Frankie pulled into the Middlesex County Fire Academy’s parking lot. They’d have to walk the rest of the way, through the dark wet earth toward the river. It was poison country here, the runoff of factory waste and thick smoke fumes settling into the currents; they didn’t speak as they hurried across the access roads, ducking from the wide sweeping lights of trucks as they hissed and screeched their way from the steel yard and oil holdings back toward the highway. Jutted tangles of rusted metal clawed free of the mud and Jimmy grabbed Christina’s hand to keep her from tripping. A sick dread spiked through his gut, feeling how close her bones were to the skin but she held on tight to him, warm against his own work-rough palm. Frankie pushed ahead, the scent of gasoline clinging to him like a thick shroud and Jimmy though there was just the barest hint of a glow to him, a yellow luminescence that looked like distant headlights tearing through a low heavy fog.
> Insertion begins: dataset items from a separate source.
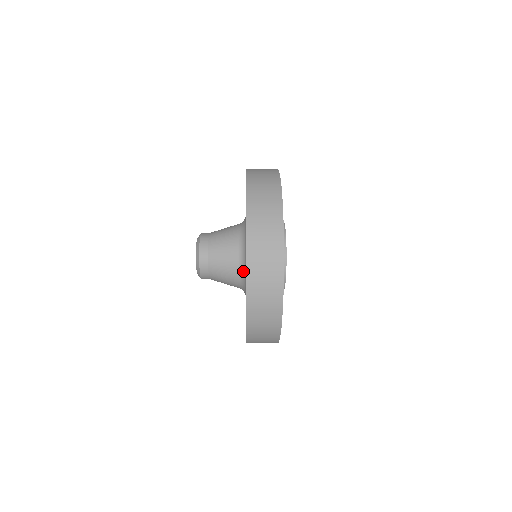
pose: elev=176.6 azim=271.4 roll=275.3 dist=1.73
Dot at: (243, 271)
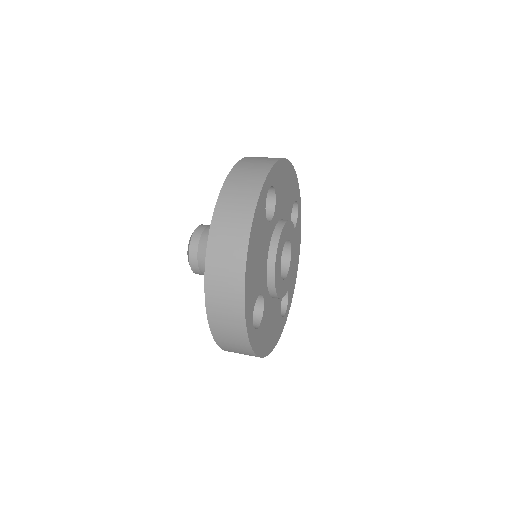
Dot at: occluded
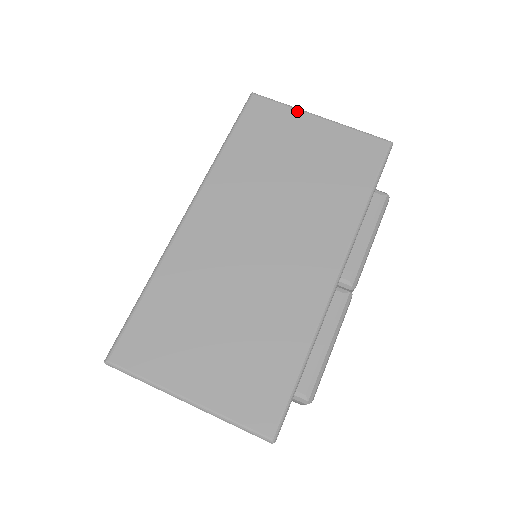
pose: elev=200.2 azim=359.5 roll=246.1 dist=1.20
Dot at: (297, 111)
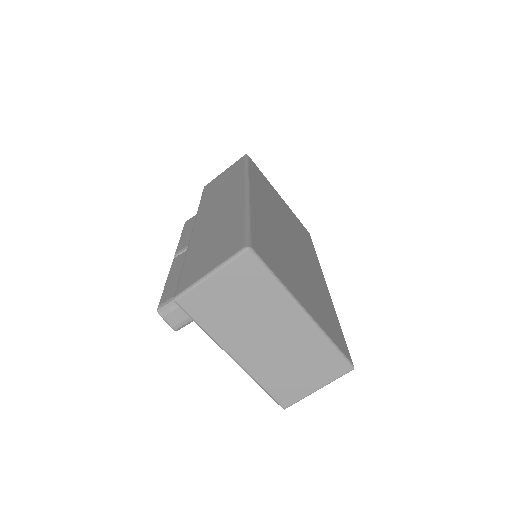
Dot at: occluded
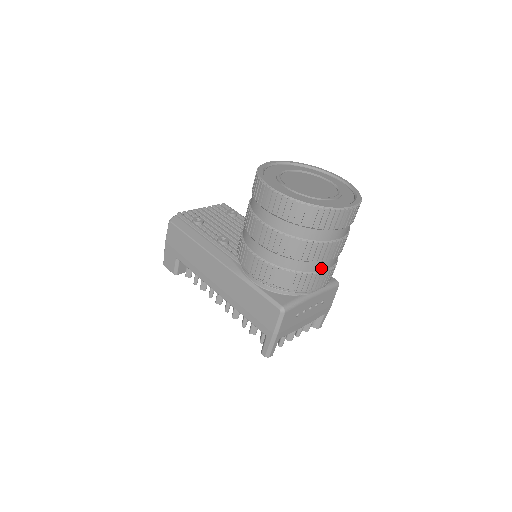
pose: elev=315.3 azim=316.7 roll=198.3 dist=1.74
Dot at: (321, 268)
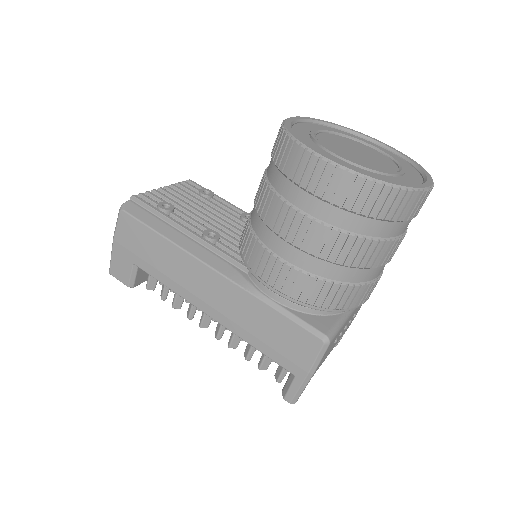
Dot at: (376, 275)
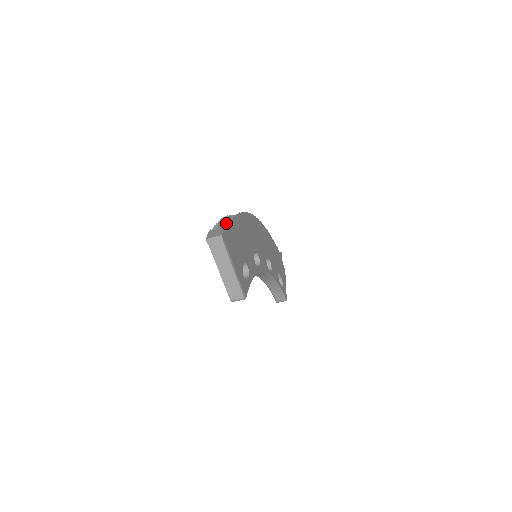
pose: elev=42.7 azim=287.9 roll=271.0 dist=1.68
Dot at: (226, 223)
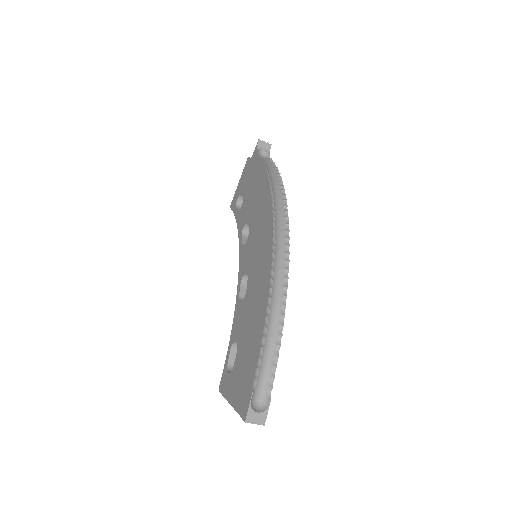
Dot at: (269, 356)
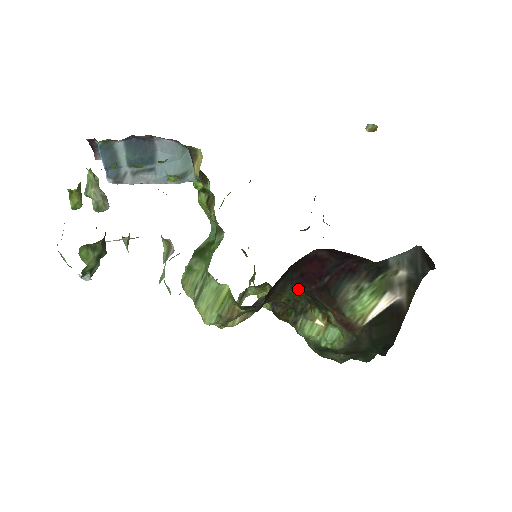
They tripped over the train tracks and there the Raritan waited.

“Now what?” Jimmy asked. Christina was drenched, her black hair streaming down her back and Jimmy took off his Rutgers sweatshirt and gave it to her. She held it close but didn’t put it on.
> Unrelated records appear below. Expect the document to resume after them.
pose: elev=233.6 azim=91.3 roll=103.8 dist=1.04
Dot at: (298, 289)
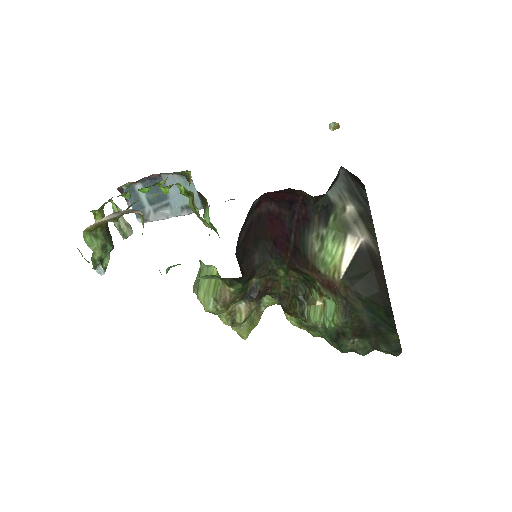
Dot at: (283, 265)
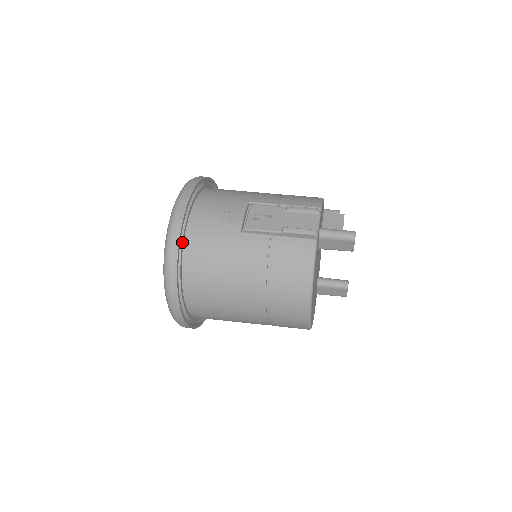
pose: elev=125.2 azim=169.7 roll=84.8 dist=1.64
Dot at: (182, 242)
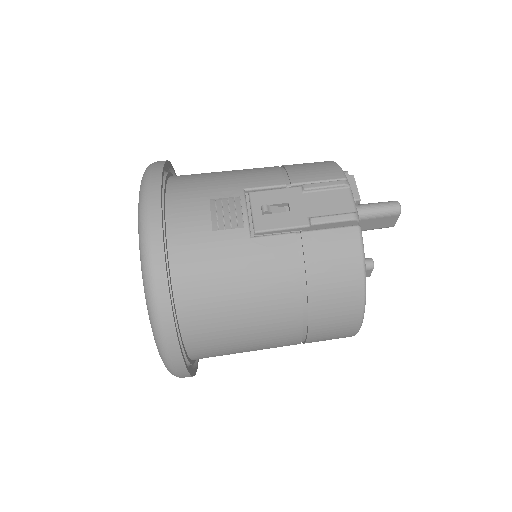
Dot at: (168, 272)
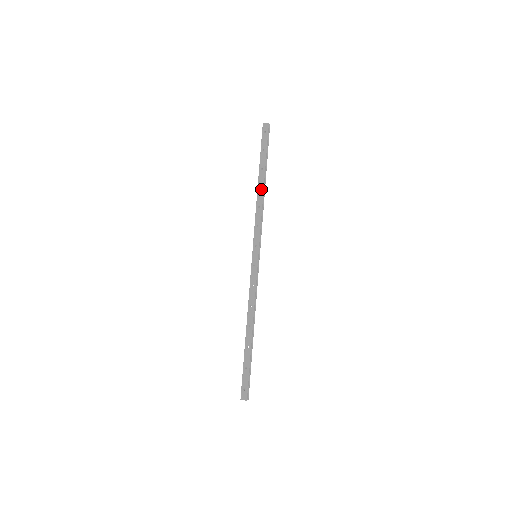
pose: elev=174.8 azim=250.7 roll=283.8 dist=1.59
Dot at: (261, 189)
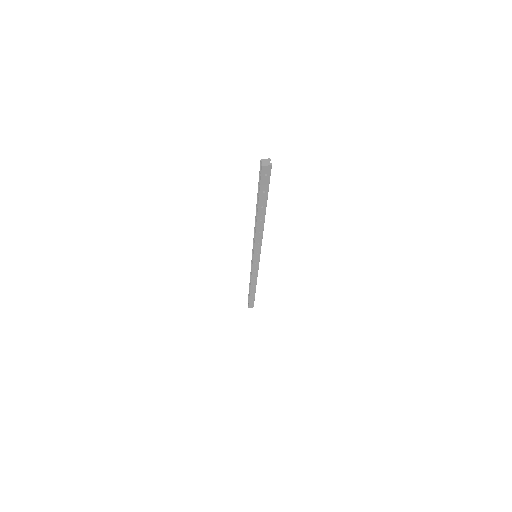
Dot at: (262, 222)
“You have to go in the river,” Christina said, her teeth chattering. “You have to submerge yourselves. You have to die and then…come back.” She wiped her face and her voice hitched. “Please don’t die. Please.”

“We won’t,” Frankie said, and he reached out, grabbed Jimmy’s hand in his. There was a throbbing beneath Frankie’s rough skin, a pulse that drowned out his brother’s heartbeat and Jimmy thought oh they’re both magic, just like Mom was and I gotta be like them to save them. I gotta become them so I can keep them safe. Frankie’s grip was tight, almost painful, but Jimmy didn’t flinch.

“Come on,” Jimmy said.

They waded through the thick mud, the marshy limbo between land and river and the water wasn’t nearly as cold as it should’ve been. Jimmy could taste the thick brackish waste as he and Frankie made it waist-deep into the current, the poison, the metallic refuse, the thin coppery spike of blood at the back of his throat. Frankie’s hand was still tight around Jimmy’s and he paused, looking over at him.

“You gotta burn it off,” Frankie said in a low voice, barely audible above the river and the rain. “You promise? Come with me.”

“I promise,” Jimmy said. He hadn’t realized until his voice caught thick that he was crying.

Frankie nodded once and smiled. He let go of Jimmy and dived under the water. Taking a deep breath, filling his lungs with the dirty wet night air, Jimmy dove too, following his brother beneath the water.

*

Frankie and Jimmy Battaglia submerge in the river
and they don’t die, they breathe in the brackish
streams until their lungs are more water than tissue,
all the screaming impulse of blood burned away in
cold and poison, and this, then, is where they should
die but the river doesn’t allow it; the river knows
only how to survive-

they emerge coated in the river’s skein, great glowing
immensities sparking the air between their fingertips,
brave brothers, o, and their sister in the sick poisoned green

her big prophet eyes wide and unblinking to the asphalt angels,
to the factory fumes and the rattling comfortable
traffic hum, their miracle sister in the accident glow

watching above the bridge-span and praying

let them see, let them see, let them see the river the road that doesn’t know dying let them know the awful magic Mother worked to keep them safe to bind them and their deadly strength that I became their patron saint, seeing the angels so my brothers would always come home make them holy now in your dirty river-mouth make them holy and let them see, let them see, let them see.

*

The air was cool and slick as metal on Jimmy’s tongue. He stood dripping wet, Frankie’s hand in his again, staring up at Christina as she stood by the railroad tracks, her thin body glowing white and her eyes as bright as headlights.

Frankie turned to Jimmy.

“Did it work?”

“I dunno,” Jimmy said.  “Let’s go see.”